A Palestinian woman throws olives in the air as she separates them from leaves during harvest in the West Bank village of Zababida, Oct. 2, 2008. (Mohamad Torokman/Reuters)

Bittersweet: Palestinian home cooking

The best Palestinian food can only be found at home — or at Tanoreen in Bay Ridge, Brooklyn.

By Matt McAllester - GlobalPost
Published: October 27, 2009 06:04 ET

NEW YORK — For restaurant-goers throughout the Middle East there’s an aura of inevitability that grows with each step the waiter makes toward the table, menus in hand. I often think to myself: Don’t bother with the menus, my friend, just ask the only questions that matter. Will it be lamb kebab, sir? Or kofte kebab? Or chicken kebab?

From Ramallah to Baghdad to Tehran the kebab is the overwhelming presence on thousands of restaurant menus. Chunks of perfectly nice, usually marinated meat, threaded onto skewers and grilled over coal are almost inescapable — and they bore me to tears. What grates is that the dominance of the kebab is also entirely unnecessary. Arabic and Persian food is varied, complex and subtle — but the good stuff is rarely served outside the home. Eating out is a treat in the Middle East, and for a treat there’s only one thing to have: meat. Big, dull, expensive cubes of the stuff.

Which is why I have to write this slightly odd sentence: In over 10 years of working and traveling in the Middle East, the best Arabic food I have ever eaten, by a very large margin, is to be found in a small storefront Palestinian restaurant named Tanoreen in Bay Ridge, Brooklyn. This is a neighborhood better known for being the location of Saturday Night Fever than for the Saturday night pilgrimmage so many New Yorkers make to a corner of the city to which few would otherwise venture. But it is very much worth the subway ride.

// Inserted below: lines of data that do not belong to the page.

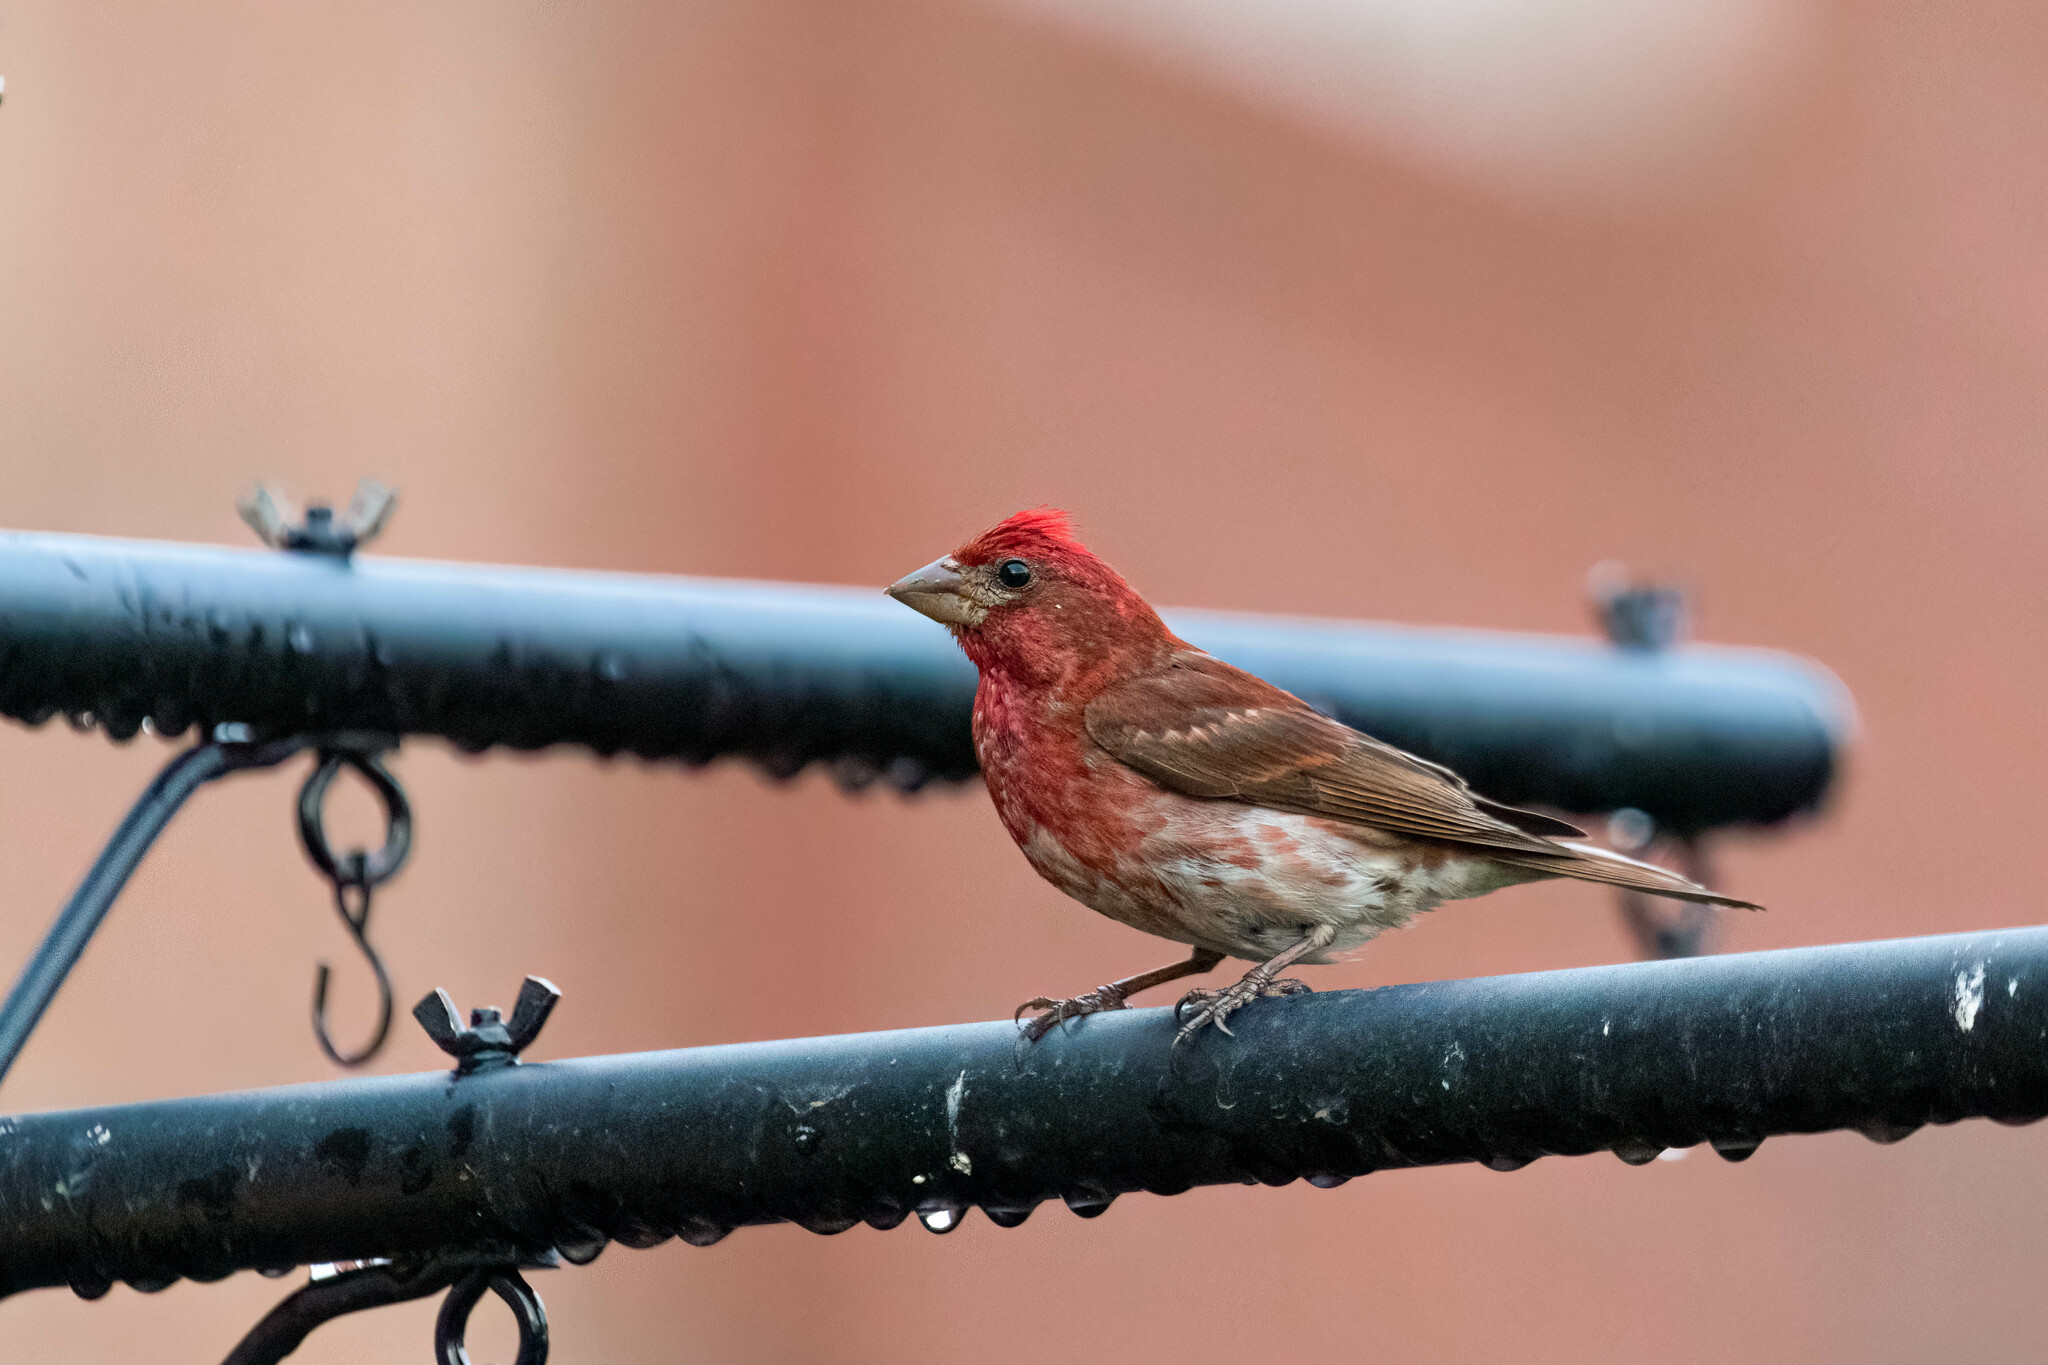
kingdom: Animalia
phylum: Chordata
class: Aves
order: Passeriformes
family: Fringillidae
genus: Haemorhous
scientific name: Haemorhous purpureus
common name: Purple finch
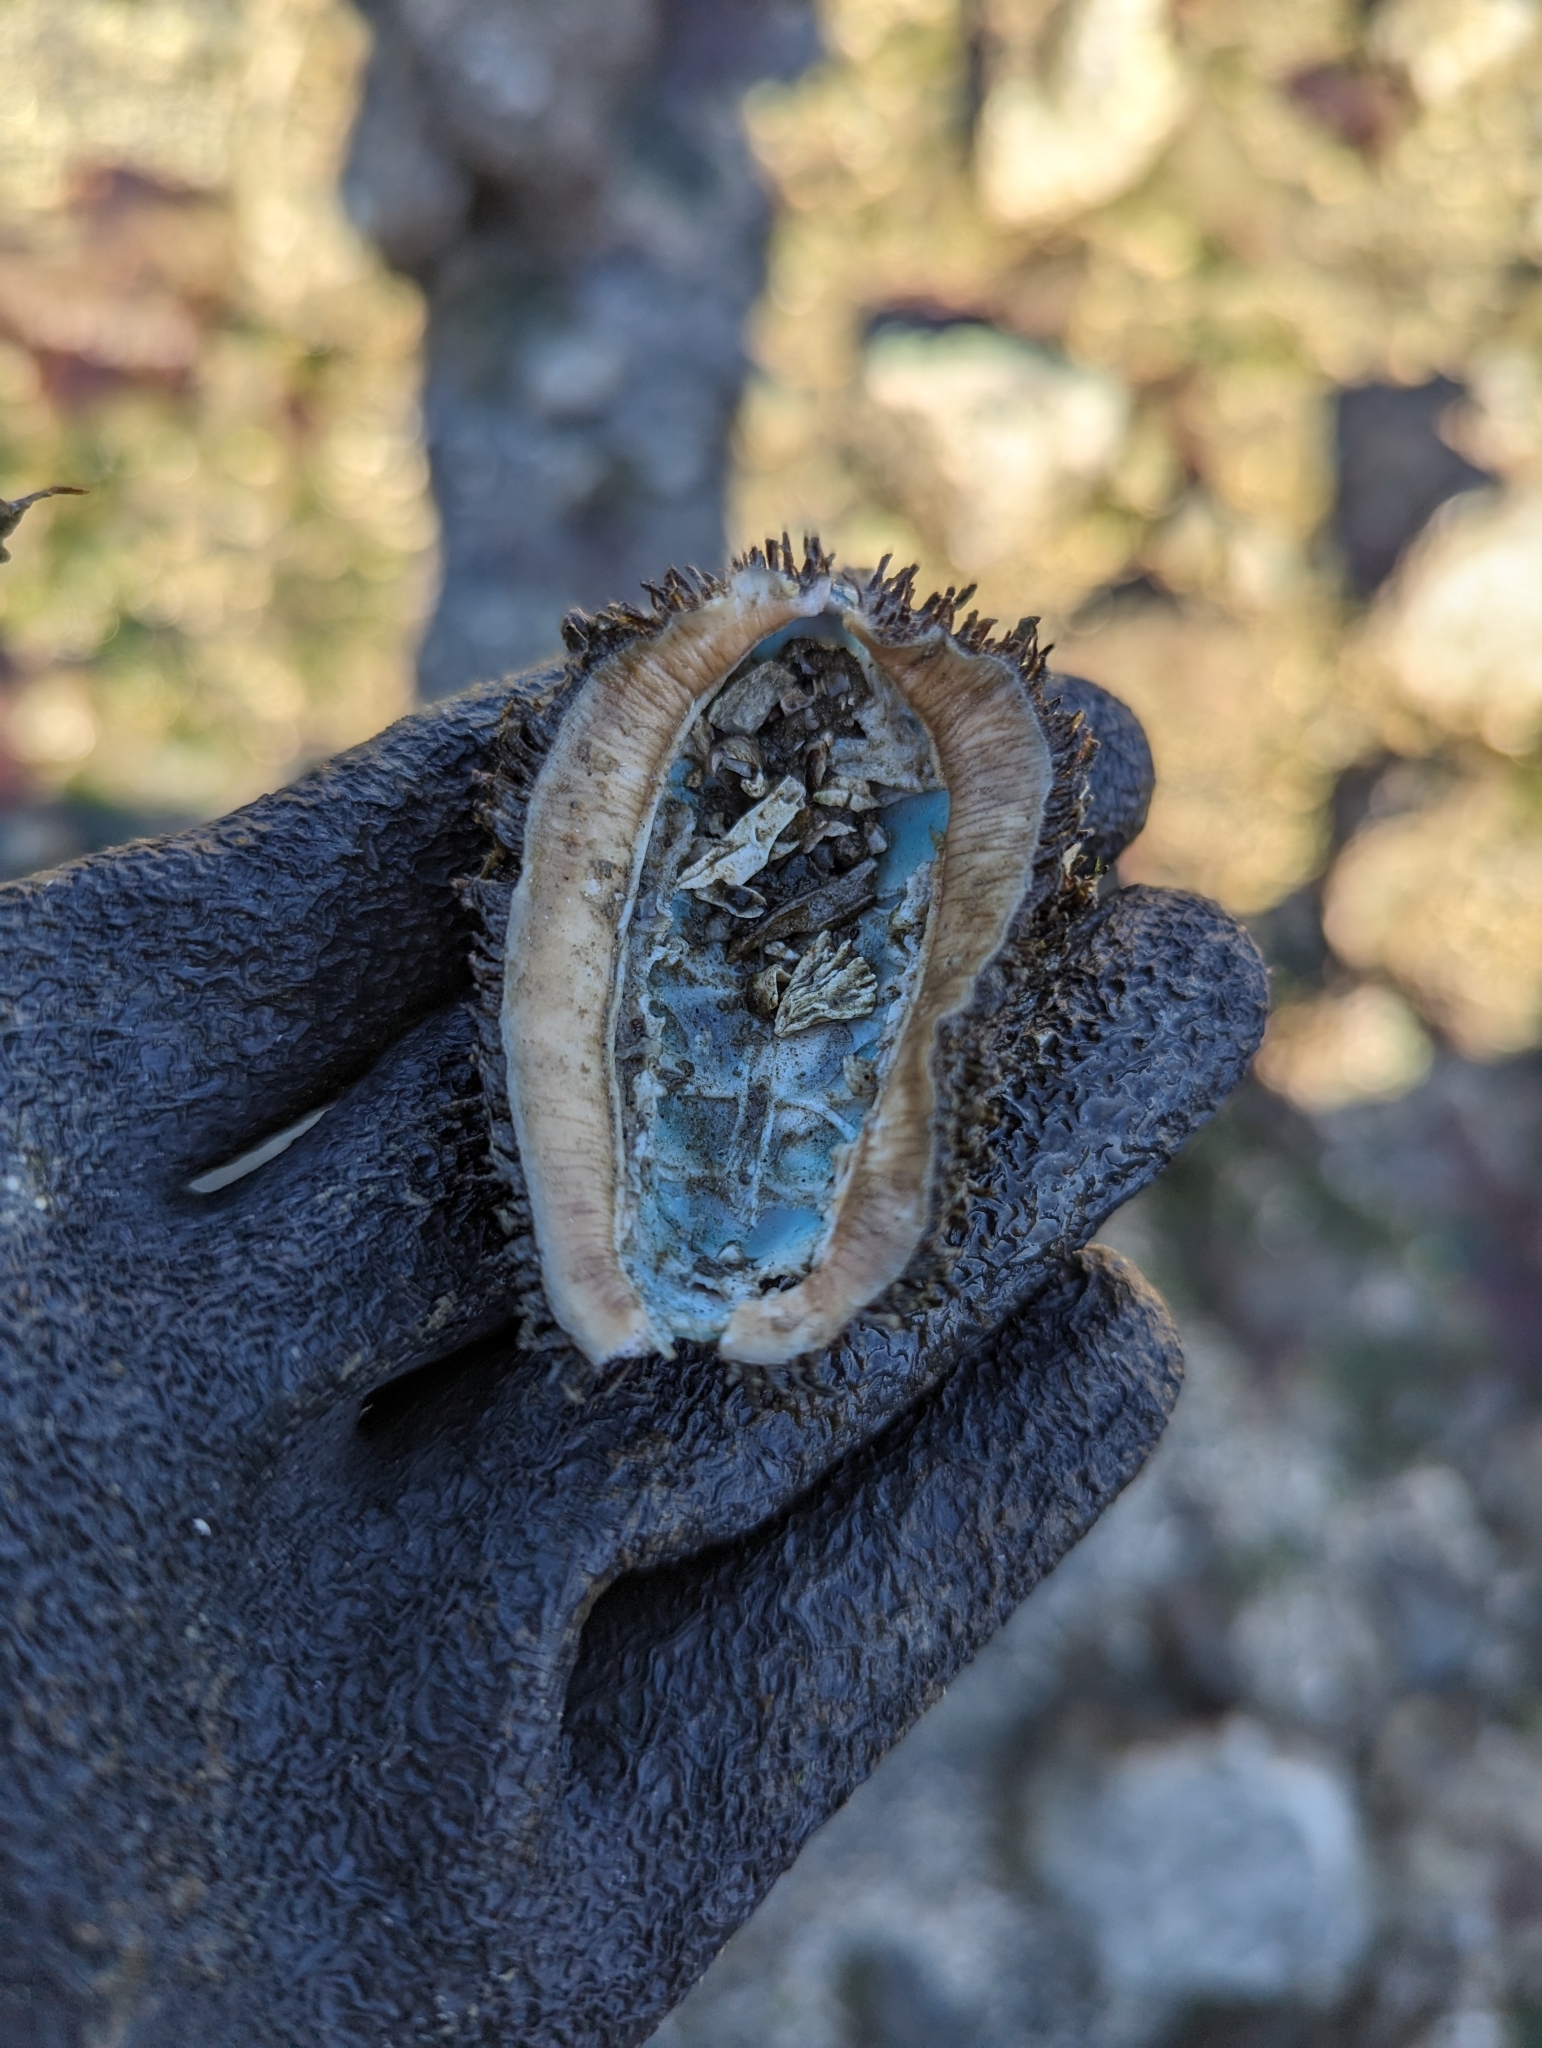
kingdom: Animalia
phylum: Mollusca
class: Polyplacophora
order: Chitonida
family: Mopaliidae
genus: Mopalia
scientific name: Mopalia muscosa
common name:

The chef and co-owner (with her daughter, Jumana) of Tanoreen is Rawia Bishara, 54, who left her family home in Nazareth, Northern Israel, in 1974 to move to the United States as the young bride of a Palestinian-American man. She opened Tanoreen 11 years ago partly, she said as we sat in the restaurant on a recent afternoon, to show publicly that Palestinian home cooking is a thing of subtlety and sophistication, not just chunks of grilled lamb or chicken on a stick.

“There’s lots of Italian home cooking in Italian restaurants,” Rawia said. “I did what I did for my culture. Here we are. This is what we are about. We’re not just about war and politics.”

It’s pretty hard for any Israeli or Palestinian, however, to escape war and politics. Rawia’s brother is Azmi Bishara, a former member of the Israeli parliament, or Knesset, as the leader of an Arab-Israeli political party. Azmi Bishara is now a fugitive who is wanted by the Israeli security services for allegedly spying for Hezbollah during the 2006 war between Israel and the Lebanese militia.

I used to interview Azmi Bishara occasionally on the phone when I was based in Israel and he was rarely anything but a furious critic of his own country’s government. He was, in fact, occasionally in trouble with the law for visiting Syria and making what many in Israel considered treasonous comments. But the current charges are more serious: He is accused of accepting money from Hezbollah in return for providing the Iran-backed guerrillas with target information inside Israel. While in Cairo in April 2007, Bishara resigned his parliamentary seat and has not returned to Israel since.

“He used to come here a lot,” his sister said. “He’s a foodie himself. He loves food.”